** Task input follows **

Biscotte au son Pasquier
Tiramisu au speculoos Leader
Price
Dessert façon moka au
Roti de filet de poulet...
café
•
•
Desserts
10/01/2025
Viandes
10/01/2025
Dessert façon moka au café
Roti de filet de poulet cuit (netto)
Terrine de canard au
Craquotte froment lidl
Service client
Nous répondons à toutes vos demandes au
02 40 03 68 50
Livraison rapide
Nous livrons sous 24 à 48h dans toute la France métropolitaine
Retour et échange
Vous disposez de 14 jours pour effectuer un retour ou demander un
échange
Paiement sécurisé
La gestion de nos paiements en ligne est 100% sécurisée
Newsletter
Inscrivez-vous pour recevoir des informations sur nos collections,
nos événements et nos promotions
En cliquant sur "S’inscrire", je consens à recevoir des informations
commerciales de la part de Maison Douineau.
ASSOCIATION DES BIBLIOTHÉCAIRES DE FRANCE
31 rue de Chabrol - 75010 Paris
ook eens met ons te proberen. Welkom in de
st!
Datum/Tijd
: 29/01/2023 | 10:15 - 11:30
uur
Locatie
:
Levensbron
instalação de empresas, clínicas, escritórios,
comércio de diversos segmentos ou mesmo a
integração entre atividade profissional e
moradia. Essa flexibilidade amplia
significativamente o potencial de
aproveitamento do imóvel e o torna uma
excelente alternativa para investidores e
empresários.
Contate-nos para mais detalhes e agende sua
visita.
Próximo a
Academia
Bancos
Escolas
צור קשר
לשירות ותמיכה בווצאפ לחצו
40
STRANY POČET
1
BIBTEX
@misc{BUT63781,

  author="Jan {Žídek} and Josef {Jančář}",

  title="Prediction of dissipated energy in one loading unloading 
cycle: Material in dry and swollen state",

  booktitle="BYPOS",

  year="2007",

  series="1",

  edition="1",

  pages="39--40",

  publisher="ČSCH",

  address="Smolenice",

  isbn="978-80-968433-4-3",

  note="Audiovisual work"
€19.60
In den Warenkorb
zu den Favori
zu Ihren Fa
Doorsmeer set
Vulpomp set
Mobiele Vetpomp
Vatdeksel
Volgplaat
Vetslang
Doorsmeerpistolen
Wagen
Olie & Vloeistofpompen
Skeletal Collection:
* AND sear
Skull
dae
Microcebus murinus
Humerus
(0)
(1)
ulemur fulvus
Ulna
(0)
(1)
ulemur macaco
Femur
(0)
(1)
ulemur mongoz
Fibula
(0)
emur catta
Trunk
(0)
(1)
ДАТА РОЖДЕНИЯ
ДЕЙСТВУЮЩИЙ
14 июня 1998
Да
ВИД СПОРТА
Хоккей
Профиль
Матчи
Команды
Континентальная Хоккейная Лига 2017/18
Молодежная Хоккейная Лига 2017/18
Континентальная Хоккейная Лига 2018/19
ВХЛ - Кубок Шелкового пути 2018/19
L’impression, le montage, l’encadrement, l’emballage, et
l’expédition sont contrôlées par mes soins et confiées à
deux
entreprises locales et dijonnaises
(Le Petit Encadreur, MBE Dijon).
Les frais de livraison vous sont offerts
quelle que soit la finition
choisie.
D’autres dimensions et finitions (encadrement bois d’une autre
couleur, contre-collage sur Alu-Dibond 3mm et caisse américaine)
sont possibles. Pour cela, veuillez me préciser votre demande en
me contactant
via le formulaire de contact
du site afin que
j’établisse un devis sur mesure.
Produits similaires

** End of Task input **
** Task input follows **

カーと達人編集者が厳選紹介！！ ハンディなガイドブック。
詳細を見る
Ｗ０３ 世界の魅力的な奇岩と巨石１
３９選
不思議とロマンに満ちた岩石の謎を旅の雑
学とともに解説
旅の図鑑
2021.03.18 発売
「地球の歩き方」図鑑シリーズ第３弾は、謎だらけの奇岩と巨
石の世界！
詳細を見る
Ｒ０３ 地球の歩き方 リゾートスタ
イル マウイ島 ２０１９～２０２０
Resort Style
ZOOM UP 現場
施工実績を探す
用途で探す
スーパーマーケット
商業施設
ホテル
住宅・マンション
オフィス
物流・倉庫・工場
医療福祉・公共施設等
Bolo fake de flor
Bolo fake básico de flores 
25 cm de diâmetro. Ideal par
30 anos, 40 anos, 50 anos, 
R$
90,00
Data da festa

** End of Task input **

Problem description. Render the records between the lines holding "カーと達人編集者が厳選紹介！！ ハンディなガイドブック。" and "Data da festa", inclusive, as a JSON list of strings with one string per line and blank lines omitted.

Exercise answer.
[
  "カーと達人編集者が厳選紹介！！ ハンディなガイドブック。",
  "詳細を見る",
  "Ｗ０３ 世界の魅力的な奇岩と巨石１",
  "３９選",
  "不思議とロマンに満ちた岩石の謎を旅の雑",
  "学とともに解説",
  "旅の図鑑",
  "2021.03.18 発売",
  "「地球の歩き方」図鑑シリーズ第３弾は、謎だらけの奇岩と巨",
  "石の世界！",
  "詳細を見る",
  "Ｒ０３ 地球の歩き方 リゾートスタ",
  "イル マウイ島 ２０１９～２０２０",
  "Resort Style",
  "ZOOM UP 現場",
  "施工実績を探す",
  "用途で探す",
  "スーパーマーケット",
  "商業施設",
  "ホテル",
  "住宅・マンション",
  "オフィス",
  "物流・倉庫・工場",
  "医療福祉・公共施設等",
  "Bolo fake de flor",
  "Bolo fake básico de flores ",
  "25 cm de diâmetro. Ideal par",
  "30 anos, 40 anos, 50 anos, ",
  "R$",
  "90,00",
  "Data da festa"
]